I completely agree with you on the differences between clinical RCTs and development/public policy RCTs.
Part of the reason for that is that it was originally meant to be a longer piece, with some policy RCT examples, how clustering works, etc. but it was already fairly long, and those were harder to explain concisely. And secondly simply because I have a background in health/medicine, which meant it was easy to draw examples from the field.
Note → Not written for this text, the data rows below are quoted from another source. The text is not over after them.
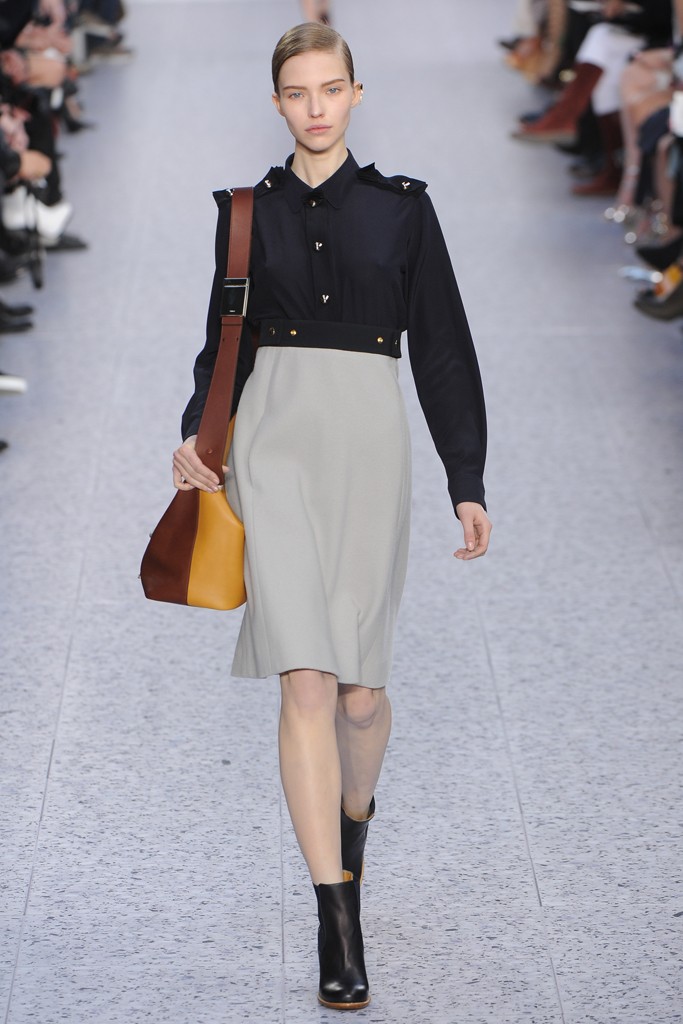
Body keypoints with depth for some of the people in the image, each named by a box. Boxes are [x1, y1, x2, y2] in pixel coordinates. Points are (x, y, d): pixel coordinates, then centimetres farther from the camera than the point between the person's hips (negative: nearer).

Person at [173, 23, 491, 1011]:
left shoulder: (401, 206, 7)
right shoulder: (248, 212, 11)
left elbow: (443, 347, 6)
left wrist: (469, 483, 2)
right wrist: (196, 438, 0)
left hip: (370, 439, 0)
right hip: (273, 437, 0)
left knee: (362, 685, 3)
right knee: (306, 679, -11)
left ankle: (353, 818, 38)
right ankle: (338, 927, -10)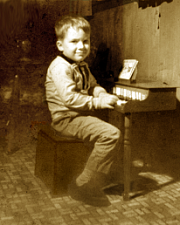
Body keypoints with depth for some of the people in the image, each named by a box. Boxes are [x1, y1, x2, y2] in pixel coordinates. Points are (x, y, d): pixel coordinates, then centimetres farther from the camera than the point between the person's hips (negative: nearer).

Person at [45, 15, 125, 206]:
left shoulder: (82, 66, 16)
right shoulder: (60, 67, -17)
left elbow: (92, 85, 24)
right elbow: (69, 98, -26)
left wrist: (103, 94, 1)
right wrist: (98, 102, -22)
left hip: (80, 116, 10)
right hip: (67, 118, -10)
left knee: (112, 131, 12)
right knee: (110, 134, -23)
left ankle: (102, 178, 20)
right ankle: (84, 186, -15)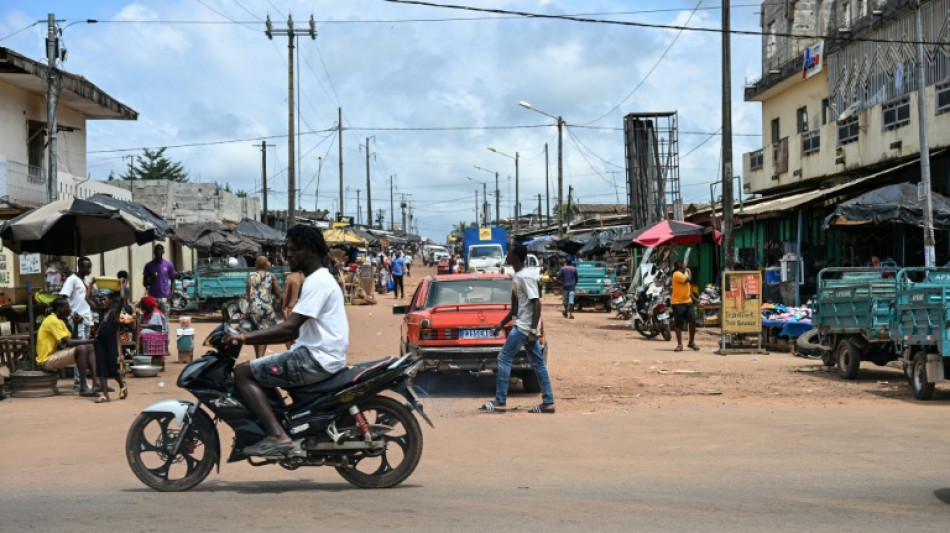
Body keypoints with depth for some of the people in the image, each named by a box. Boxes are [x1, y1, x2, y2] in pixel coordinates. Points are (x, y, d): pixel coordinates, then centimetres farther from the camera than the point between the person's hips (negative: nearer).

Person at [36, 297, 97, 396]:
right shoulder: (53, 321, -17)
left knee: (89, 348, 5)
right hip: (47, 360, -10)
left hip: (55, 354, 10)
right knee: (81, 349, -26)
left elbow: (71, 339, 14)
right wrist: (89, 341, -17)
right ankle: (83, 388, -22)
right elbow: (69, 343, -23)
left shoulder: (59, 321, 15)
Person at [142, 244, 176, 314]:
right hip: (152, 297, 0)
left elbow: (172, 279, 10)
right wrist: (151, 279, -14)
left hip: (164, 297, 0)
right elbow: (144, 282, 9)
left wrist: (171, 294, -3)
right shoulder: (149, 265, 5)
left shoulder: (168, 264, 6)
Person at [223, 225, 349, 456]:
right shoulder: (320, 278, 19)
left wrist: (246, 338, -19)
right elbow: (298, 330, 20)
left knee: (242, 372, -12)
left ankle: (277, 435, -20)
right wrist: (252, 338, 15)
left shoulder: (317, 281, -14)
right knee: (257, 369, 23)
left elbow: (290, 328, -22)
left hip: (316, 359, -11)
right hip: (319, 355, 11)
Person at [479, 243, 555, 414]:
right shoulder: (517, 277, 14)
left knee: (504, 359, -6)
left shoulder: (525, 277, -16)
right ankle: (548, 402, 10)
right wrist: (501, 324, 23)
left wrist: (533, 331, -25)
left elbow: (536, 304, -21)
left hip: (524, 327, -10)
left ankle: (500, 402, -2)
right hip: (522, 326, 10)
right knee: (537, 363, 8)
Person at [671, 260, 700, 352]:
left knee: (693, 321, 0)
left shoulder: (683, 274, 21)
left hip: (687, 302, 8)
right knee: (678, 324, -1)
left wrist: (696, 300, 21)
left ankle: (692, 342, 12)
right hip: (678, 303, -8)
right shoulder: (677, 274, -9)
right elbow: (687, 279, -25)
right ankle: (679, 345, 4)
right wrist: (686, 271, -5)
Hopefully I signposted this a little by saying that the procedures I mention are those found in medicine / clinical RCTs, but from your comment I think it was probably not enough. I’ll think about this and clarify or add some caveats to the article that make it clearer. Thank you!
Big fan of OWID!
I liked the example in the article you linked about depression diagnosis—the way that after receiving a diagnosis about major depressive disorder, some number of patients over time no longer have depression, even when they do not receive any treatment. This seems especially true in medicine in general, it was at least true for medieval times where sometimes the best chances someone had for life were if they had the least amount of medical interventions—that is still true to an extent today.
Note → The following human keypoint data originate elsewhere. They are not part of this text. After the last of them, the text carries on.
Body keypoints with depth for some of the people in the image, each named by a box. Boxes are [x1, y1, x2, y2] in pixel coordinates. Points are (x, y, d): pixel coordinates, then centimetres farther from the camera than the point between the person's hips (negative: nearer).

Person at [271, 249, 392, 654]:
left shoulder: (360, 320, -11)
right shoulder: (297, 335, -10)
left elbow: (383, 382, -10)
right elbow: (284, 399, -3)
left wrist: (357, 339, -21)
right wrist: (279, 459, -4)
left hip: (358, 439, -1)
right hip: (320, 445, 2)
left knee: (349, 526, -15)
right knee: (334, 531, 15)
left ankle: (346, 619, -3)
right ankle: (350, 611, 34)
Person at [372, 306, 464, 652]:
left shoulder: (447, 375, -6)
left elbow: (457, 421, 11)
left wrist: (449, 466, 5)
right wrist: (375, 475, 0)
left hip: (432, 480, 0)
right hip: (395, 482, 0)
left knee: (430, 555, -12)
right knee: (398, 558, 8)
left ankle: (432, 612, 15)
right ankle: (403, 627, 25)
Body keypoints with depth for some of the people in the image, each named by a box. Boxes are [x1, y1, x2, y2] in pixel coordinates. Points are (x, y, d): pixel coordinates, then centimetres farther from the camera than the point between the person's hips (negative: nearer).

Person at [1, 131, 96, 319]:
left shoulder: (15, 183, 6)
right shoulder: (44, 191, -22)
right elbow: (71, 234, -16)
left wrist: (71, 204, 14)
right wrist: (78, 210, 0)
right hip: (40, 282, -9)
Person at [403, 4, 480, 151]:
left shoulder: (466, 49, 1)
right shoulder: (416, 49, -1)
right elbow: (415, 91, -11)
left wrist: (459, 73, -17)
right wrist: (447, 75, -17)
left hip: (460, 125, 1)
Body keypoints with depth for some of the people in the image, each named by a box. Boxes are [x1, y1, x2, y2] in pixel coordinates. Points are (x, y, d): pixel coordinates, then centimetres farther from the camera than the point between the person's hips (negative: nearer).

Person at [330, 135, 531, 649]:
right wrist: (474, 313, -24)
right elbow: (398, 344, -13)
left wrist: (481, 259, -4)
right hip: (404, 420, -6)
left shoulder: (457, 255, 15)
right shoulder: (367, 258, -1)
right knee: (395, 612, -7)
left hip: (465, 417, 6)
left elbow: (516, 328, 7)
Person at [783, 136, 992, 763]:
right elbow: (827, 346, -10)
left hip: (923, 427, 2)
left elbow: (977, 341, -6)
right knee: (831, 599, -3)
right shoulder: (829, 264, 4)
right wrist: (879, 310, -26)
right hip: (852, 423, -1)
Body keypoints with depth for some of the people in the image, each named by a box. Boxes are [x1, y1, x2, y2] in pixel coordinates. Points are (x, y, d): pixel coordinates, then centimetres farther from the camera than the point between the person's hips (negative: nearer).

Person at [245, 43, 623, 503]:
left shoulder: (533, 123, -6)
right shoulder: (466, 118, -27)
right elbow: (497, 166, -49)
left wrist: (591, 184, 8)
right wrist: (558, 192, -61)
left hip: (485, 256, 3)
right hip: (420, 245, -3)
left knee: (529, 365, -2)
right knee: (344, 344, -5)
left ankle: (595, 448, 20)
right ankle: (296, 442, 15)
Plus there is an effect that if you for example have cancer and you have a consultation about what the best move forward is, whatever expertise area the doctor consulting you has is going to be the likeliest treatment you’ll choose to take, probably related to their highest confidence level in that method working since they know it the best. But there are no doctors that specialise in just doing nothing, or doing something equivalent to that. Some solid RCT work here could shift the balance a bit more and result in healthier people with less unnecessary interventions.
Thanks for posting it here and for your work at OWID!
Do you have any thoughts on how to scale RCTs to larger, messier projects? By now, the EA community has more resources at their hands and the results for small RCTs might not scale to larger interventions.
Have you thought of ways in which RCTs could still be leveraged for large-scale interventions or are they just too hard to make work, e.g. on the policy level?
Hey Marius, thank you!
I wish I could answer this better, but I don’t know enough to have a good answer to how to scale policy RCTs, especially since they’re quite different from clinical RCTs (they often can’t administer the treatment in a standardised way, there’s usually no way to blind participants to what they’re receiving, they usually don’t track/measure participants as regularly, etc.) Though those are also factors that make them messier in larger projects.
I’ve read this blog post by Michael Clemens, which I found was a useful summary of two books on the topic: https://cgdev.org/blog/scaling-programs-effectively-two-new-books-potential-pitfalls-and-tools-avoid-them
But I think there are often situations where they can be leveraged for large-scale interventions. A good recent example is this experiment on street lighting and its effect in reducing crime. There are some features of the policy make it easier to study at scale. Crime data exists at the right scale (you don’t need to track individual participants to find out about crime rates), streetlighting is easy to standardise, you can measure the effects at the level of neighbourhood clusters rather than at the level of individuals. So maybe that’s a good way of thinking about how to scale up RCTs—to find treatments and outcomes that are easier to implement and measure at a large scale.
I enjoyed your post a lot. Lant Pritchett is a prominent critic of using RCTs for large scale social interventions—he might be worth reading.
Thank you very much!
Is there a paper by him you would recommend reading on the topic? I’ve seen this one, which I agree with in parts – with good theory and evidence from other research on which policies work, there’s less need for RCTs, but I think there’s a role for both to answer different questions.
most of his blogs for centre for global development are relevant. His recent paper on “randomizing development: method or madness?” contains most of his main arguments. He also has a blog called Lantrant where he frequently criticises the use of RCTs in economics. In my view, almost all of his critiques are correct.